Molto attuale nella pubblica amministrazione è spesso confusa con la diplomazia

Sceneggiata non è un termine a caso visto che l’ipocrisia un tempo qualificava gli attori, quelli che sapevano fingere per mestiere. Con questa gli uomini convivono da sempre, ma oggi è una caratteristica diffusa e attualissima.
Il mondo in cui viviamo sberleffa i buoni sentimenti come la lealtà e l’onestà e enfatizza tutti i modi attraverso i quali si può raggiungere il successo o meglio la visibilità. E l’ipocrisia aiuta allo scopo.
Un tempo l’ipocrita era biasimato, additato a individuo falso da tenere a bada.
Oggi l’ipocrisia è diventata in qualche modo una “dote” che molti, soprattutto nella pubblica amministrazione e ahimè anche nella scuola, confondono con la diplomazia o con le abilità sociali, modalità adeguate ed efficaci per relazionarsi al prossimo.

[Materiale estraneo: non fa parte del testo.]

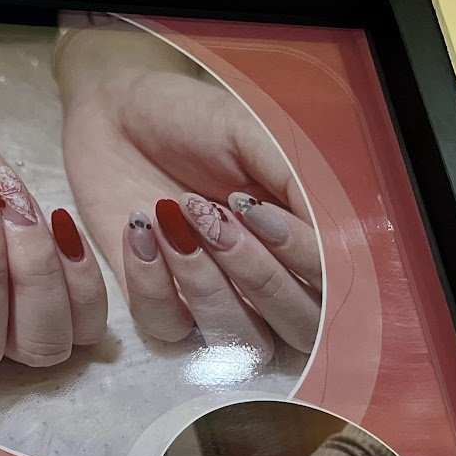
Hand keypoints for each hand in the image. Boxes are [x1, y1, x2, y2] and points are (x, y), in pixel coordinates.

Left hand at [57, 19, 320, 356]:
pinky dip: (152, 281)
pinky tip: (140, 228)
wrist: (117, 115)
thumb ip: (299, 183)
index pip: (335, 285)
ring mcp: (216, 297)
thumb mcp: (254, 136)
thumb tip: (339, 234)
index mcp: (307, 239)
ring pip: (239, 340)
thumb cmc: (193, 122)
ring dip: (206, 282)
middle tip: (213, 215)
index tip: (252, 205)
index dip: (302, 258)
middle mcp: (272, 279)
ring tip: (173, 216)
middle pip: (299, 330)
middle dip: (258, 274)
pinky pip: (167, 326)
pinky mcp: (159, 302)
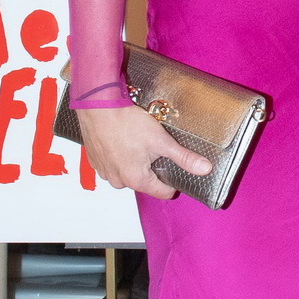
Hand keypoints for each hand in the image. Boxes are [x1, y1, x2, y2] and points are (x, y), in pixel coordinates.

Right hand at [75, 103, 210, 196]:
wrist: (98, 105)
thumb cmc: (127, 122)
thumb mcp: (162, 140)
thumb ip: (184, 157)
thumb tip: (205, 169)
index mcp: (136, 180)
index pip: (162, 192)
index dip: (172, 181)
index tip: (174, 166)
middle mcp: (118, 181)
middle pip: (144, 181)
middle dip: (151, 167)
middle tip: (153, 146)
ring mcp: (104, 172)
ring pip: (127, 172)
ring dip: (133, 161)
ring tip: (136, 141)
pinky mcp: (94, 160)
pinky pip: (112, 164)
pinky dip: (118, 155)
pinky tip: (122, 139)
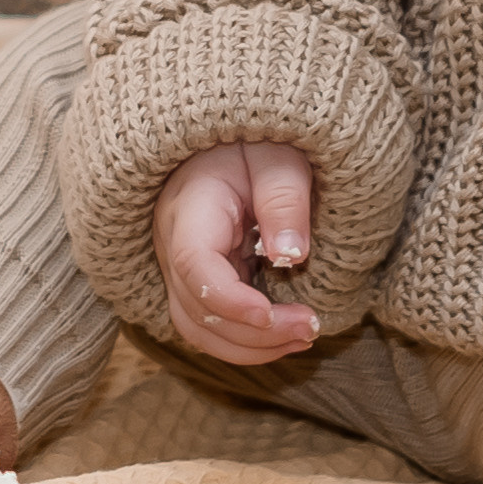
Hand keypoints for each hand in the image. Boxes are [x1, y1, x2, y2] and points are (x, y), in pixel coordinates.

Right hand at [152, 141, 319, 366]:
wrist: (227, 137)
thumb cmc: (255, 141)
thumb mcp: (278, 155)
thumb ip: (284, 199)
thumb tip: (291, 256)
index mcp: (189, 206)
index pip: (193, 264)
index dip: (228, 299)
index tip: (270, 313)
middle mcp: (172, 242)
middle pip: (196, 308)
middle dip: (253, 333)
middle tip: (310, 328)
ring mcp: (179, 264)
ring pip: (198, 327)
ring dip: (249, 346)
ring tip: (303, 338)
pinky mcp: (196, 278)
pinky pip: (209, 322)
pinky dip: (244, 339)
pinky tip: (286, 334)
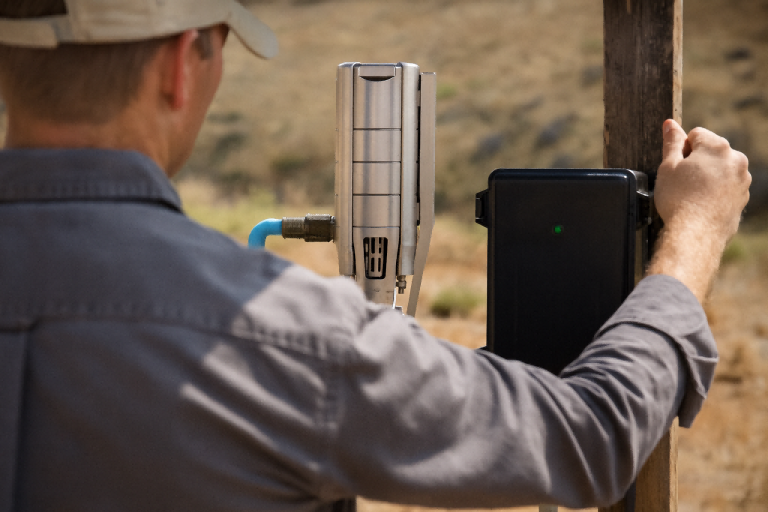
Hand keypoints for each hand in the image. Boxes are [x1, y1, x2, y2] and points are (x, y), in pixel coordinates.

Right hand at [654, 120, 750, 242]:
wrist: (695, 234)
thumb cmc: (678, 199)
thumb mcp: (668, 167)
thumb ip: (671, 143)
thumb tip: (670, 124)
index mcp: (717, 146)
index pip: (695, 134)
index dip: (681, 149)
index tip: (675, 167)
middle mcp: (736, 159)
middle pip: (711, 150)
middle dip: (696, 161)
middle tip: (681, 182)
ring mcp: (742, 179)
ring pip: (720, 169)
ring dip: (707, 176)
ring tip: (692, 195)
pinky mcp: (743, 197)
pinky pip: (726, 187)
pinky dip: (715, 191)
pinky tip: (701, 204)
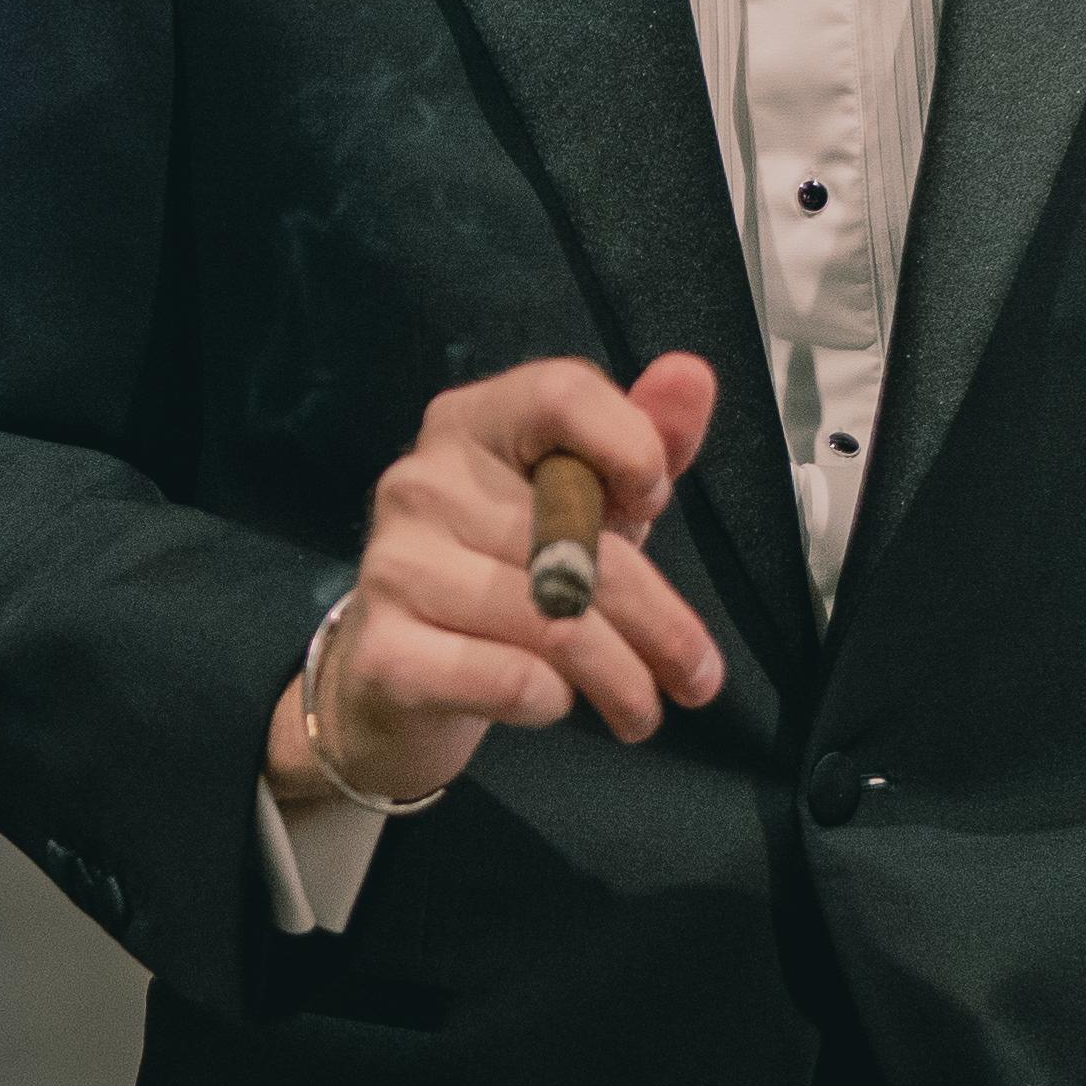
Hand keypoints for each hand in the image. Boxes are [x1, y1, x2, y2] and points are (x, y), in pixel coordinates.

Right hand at [268, 353, 723, 811]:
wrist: (395, 679)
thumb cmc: (505, 573)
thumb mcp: (584, 503)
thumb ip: (643, 439)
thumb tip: (693, 375)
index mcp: (472, 423)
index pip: (560, 393)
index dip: (630, 445)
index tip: (654, 503)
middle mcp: (421, 480)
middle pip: (575, 533)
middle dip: (659, 620)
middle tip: (699, 678)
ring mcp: (395, 564)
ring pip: (551, 620)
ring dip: (621, 678)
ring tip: (643, 710)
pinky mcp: (385, 652)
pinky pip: (508, 677)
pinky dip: (552, 700)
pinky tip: (556, 702)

L’ipocrisia era un tempo necessaria a certi strati della popolazione che, simulando un modo di essere, cercavano di accattivarsi le grazie del principe e del padrone, senza le quali avrebbero condotto una vita di stenti e messo a repentaglio la stessa sopravvivenza.
Oggi si finge per apparire ciò che non si è, ovvero per mostrare un aspetto che si ritiene gradito all’altro in vista perciò di un premio o di un riconoscimento.

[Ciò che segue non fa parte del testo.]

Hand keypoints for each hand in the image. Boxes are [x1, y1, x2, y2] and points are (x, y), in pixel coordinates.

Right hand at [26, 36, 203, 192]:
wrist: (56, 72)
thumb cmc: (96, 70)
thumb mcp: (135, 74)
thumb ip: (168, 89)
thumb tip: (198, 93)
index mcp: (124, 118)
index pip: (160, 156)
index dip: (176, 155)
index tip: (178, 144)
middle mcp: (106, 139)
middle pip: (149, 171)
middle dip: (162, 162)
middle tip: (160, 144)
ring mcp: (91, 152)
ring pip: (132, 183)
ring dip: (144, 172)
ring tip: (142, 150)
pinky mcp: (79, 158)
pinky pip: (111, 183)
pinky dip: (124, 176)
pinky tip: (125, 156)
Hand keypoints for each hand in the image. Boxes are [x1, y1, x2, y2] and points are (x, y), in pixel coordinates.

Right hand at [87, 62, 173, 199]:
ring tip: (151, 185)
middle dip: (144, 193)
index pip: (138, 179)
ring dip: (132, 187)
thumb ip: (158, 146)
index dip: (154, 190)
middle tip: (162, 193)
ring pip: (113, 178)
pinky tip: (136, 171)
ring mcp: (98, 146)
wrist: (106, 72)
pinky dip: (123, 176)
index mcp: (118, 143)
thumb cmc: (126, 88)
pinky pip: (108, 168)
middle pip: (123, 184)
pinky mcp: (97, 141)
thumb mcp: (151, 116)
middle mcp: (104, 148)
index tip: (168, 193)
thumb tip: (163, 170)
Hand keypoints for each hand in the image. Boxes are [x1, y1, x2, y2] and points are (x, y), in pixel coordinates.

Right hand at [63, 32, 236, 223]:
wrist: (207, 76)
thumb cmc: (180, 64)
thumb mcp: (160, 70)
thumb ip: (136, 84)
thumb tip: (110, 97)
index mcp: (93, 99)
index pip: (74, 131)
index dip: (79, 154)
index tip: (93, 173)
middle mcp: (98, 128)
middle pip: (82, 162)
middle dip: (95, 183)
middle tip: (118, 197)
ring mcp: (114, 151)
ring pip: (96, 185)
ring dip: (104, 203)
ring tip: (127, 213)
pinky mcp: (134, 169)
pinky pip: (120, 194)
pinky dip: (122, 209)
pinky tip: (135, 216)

Nell’era dell’economia con il potere-denaro quale primo obiettivo e l’uomo suo strumento, l’ipocrisia è diventata un modus operandi, una modalità necessaria per arrivare al fine.
Talvolta ad essere ipocriti ci si prende talmente gusto da costruire un’esistenza basata sul fingere e mostrare aspetti virtuosi di sé ad ogni piè sospinto, anche quando non è richiesto.

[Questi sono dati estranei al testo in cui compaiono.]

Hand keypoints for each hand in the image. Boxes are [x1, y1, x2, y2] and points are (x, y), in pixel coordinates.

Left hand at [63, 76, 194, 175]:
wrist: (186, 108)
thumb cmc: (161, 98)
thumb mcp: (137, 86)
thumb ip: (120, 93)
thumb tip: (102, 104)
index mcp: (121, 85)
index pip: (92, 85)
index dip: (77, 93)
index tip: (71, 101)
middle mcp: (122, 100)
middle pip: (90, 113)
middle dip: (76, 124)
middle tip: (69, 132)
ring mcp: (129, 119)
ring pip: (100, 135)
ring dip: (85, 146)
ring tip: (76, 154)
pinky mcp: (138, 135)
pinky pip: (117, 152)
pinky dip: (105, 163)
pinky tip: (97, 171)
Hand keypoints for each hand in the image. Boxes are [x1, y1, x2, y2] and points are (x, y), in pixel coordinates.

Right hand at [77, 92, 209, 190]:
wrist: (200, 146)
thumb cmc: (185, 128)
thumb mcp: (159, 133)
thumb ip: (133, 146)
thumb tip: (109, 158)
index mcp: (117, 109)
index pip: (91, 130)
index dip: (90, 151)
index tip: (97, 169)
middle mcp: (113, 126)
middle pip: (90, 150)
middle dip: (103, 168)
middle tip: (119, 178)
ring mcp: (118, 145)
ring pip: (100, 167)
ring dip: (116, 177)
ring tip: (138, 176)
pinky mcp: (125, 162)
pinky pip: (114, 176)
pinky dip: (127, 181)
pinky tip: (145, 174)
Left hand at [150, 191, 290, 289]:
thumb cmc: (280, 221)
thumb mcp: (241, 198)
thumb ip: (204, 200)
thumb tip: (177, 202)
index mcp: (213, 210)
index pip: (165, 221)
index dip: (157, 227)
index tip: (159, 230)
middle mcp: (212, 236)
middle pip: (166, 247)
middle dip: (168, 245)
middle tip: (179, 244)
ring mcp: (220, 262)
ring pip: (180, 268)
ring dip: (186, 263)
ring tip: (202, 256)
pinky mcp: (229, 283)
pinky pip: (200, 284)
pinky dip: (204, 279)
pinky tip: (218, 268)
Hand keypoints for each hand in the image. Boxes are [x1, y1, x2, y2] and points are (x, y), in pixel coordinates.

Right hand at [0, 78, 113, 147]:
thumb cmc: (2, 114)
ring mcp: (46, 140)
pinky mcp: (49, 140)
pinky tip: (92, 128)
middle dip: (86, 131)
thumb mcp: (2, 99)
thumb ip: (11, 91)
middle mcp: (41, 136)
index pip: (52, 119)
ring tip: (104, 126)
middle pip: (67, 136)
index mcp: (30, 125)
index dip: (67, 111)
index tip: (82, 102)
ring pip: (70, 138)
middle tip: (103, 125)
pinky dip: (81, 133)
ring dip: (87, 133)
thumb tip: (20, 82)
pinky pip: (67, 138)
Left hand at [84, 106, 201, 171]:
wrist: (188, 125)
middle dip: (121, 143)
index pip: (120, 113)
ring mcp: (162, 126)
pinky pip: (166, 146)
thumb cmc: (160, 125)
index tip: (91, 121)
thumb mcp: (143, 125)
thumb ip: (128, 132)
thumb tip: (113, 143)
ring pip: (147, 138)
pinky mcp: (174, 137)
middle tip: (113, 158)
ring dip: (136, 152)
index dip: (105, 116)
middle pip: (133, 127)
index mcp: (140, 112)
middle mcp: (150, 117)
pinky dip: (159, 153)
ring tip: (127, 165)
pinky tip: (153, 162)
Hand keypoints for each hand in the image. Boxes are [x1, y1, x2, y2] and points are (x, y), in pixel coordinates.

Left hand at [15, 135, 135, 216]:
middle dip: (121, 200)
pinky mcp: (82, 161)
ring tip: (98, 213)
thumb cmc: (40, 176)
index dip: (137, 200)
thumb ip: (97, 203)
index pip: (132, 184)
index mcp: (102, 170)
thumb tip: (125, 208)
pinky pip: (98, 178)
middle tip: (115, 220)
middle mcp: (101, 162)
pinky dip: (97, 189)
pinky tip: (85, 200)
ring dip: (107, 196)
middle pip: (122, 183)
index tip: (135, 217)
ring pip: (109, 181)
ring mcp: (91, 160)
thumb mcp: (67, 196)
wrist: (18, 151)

L’ipocrita a volte abusa della pazienza altrui e sottovaluta l’intelligenza o  l’intuito dei suoi interlocutori. Non sa cogliere che il troppo storpia e ciò che inscena per “conquistare”, finisce con il ritorcersi contro sè stesso.
L’ipocrisia non è soltanto un boomerang, spesso gli esseri umani fingono persino con loro stessi. Si ritengono in  buona fede su ciò che in realtà non sono: buoni, sinceri, caritatevoli, dediti al prossimo, leali ed affidabili. Non accetterebbero di vedersi all’opposto di questo bel quadretto.
E l’autoinganno è in qualche modo una forma di ipocrisia introiettata, che diventa fardello per esprimere il meglio di sé, zavorra per essere contenti.
E questo rappresenta il costo soggettivo del non saper essere spontanei, autentici e diretti. Spesso, molti amano vivere separati in casa con sé stessi e “falsi” e “costruiti” nei rapporti con gli altri.